Настолько, что я уже и не помню, когда что-нибудь или кто-нибудь увлекал меня так, что я не отвечала на телефонные звонки.
А мой телефон звонил.
Но я оставила его без внимания.
Нет. Вместо этого я еще больше тонула в похоти к покрытому татуировками иностранцу, что устроил для меня шоу. Потому что он открывается перед теми, кто, по его мнению, этого заслуживает.
И мне это безмерно нравится.
Глава 21. Раш
– Давай же, приятель. Нужно это отпраздновать. Ты же сделал хет-трик, – говорит опершийся одной рукой о дверной косяк Рори. В другой руке он держит телефон, а пара самых восхитительных кроссовок свисает с его плеча.
Звучит глупо, потому что у меня есть кроссовки. Практичные, которые пережили каждую тренировку… но у Рори они черно-красные, с белыми полосками. Такие, как у профессиональных игроков. На ногах они выглядят роскошно, что, хоть и смехотворно, правда. Черт возьми, как ребенок, которому постоянно приходится рыться в мусорных баках в поисках подходящей пары ботинок, я бы все отдал, чтобы иметь возможность выложить триста фунтов и купить себе такие.
Однажды, когда подпишу контракт с «Ливерпулем», так и будет. Я это знаю.
– Спасибо, но я пас. Повеселитесь без меня.

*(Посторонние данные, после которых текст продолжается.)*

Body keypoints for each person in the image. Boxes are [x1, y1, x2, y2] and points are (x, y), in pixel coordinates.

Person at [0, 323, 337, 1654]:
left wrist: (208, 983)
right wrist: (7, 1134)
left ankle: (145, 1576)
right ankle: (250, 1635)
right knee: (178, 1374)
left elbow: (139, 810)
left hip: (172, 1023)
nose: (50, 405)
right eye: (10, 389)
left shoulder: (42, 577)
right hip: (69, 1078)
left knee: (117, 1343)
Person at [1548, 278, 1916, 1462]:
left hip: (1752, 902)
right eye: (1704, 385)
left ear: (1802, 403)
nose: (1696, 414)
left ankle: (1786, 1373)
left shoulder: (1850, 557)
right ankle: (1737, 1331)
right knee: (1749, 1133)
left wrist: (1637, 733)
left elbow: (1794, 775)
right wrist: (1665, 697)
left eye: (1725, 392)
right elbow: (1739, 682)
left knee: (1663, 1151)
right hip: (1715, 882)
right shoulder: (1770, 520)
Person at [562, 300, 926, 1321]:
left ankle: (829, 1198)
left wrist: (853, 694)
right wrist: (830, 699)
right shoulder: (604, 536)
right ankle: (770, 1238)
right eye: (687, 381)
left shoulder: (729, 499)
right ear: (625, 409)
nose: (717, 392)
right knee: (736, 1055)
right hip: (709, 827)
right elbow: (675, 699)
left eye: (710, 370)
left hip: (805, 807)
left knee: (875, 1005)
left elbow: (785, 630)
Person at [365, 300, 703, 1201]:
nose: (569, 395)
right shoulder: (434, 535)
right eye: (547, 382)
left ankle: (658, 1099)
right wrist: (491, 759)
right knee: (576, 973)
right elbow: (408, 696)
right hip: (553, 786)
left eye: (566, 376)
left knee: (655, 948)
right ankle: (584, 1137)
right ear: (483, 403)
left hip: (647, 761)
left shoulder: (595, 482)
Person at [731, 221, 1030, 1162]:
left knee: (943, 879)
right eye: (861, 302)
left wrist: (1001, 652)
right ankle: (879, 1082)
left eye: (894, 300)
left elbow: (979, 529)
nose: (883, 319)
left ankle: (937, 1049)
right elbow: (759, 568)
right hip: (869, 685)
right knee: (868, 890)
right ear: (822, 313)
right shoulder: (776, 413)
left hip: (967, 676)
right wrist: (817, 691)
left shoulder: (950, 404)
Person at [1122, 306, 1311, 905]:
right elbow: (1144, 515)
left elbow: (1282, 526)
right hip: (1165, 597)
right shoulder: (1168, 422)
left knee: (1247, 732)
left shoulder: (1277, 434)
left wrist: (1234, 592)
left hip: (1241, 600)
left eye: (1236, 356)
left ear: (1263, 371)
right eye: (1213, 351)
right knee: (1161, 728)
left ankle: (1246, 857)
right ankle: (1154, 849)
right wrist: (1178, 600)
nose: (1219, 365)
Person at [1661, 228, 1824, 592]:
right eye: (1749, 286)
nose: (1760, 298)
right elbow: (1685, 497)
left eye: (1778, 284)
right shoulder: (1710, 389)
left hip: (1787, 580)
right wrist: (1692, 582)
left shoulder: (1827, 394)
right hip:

У меня нет денег, чтобы устраивать праздник. Конечно, Рори заплатил бы, но гордость для меня важнее желания влиться в компанию. К тому же я не всем нравлюсь.
От меня не укрываются косые взгляды или то, как мальчишки закатывают глаза, стоит только тренеру похвалить меня. Я чувствую, что они придираются ко мне во время тренировки, потому что разочарованы, что какой-то новичок может занять их место.
– Мы с парнями никуда не собираемся. Я говорил о том, чтобы заглянуть к моим родителям. Они звонили, сказали, чтобы ты пришел со мной и отпраздновал как следует.
– Ох, – я думаю об Арчибальде Мэтисоне, который часто присутствует на поле. О том, как заливисто он смеется и обменивается быстрыми комментариями с тренерами и другими родителями. Я также думаю о том, как два месяца назад, стоя на обочине возле магазина, он, сам того не подозревая, спас мне жизнь.
– Стряпня моей мамы куда лучше того, чем тебя здесь кормят, – говорит Рори, и у меня текут слюнки. Я никогда не стану жаловаться на еду, потому что все еще помню, каково это – испытывать голод. Но домашняя еда? Я уже и забыл, какая она на вкус. – К тому же она не принимает отказов. Кажется, мои родители любят тебя больше, чем меня. – Его смех эхом разносится по пустому коридору, и я не могу сказать, слышу ли в нем раздражение или обиду, но одно могу сказать точно: звучит этот смех слабо. В последнее время Рори смеется так все чаще.
– Неправда.
– Не важно, приятель. Мне все равно. Пойдем уже.
Я сижу и смотрю на Рори – похоже, единственного друга, что у меня есть, – и не понимаю, почему колеблюсь.
– Но остальные из команды решат, что…
– Плевать, что эти придурки думают. Они волнуются, потому что смотрятся не очень, ведь ты надираешь им задницы на поле. К тому же я сказал, что ты со мной. Я тебя поддержу, Раш. Они и слова не скажут, потому что мой папа на многое закрывает глаза и следит, чтобы дела, в которых они замешаны, не задерживались в участке.
Рори кивает и смотрит мне в глаза. Интересно, что он видит, потому что это уж точно отличается от того, что видят все остальные.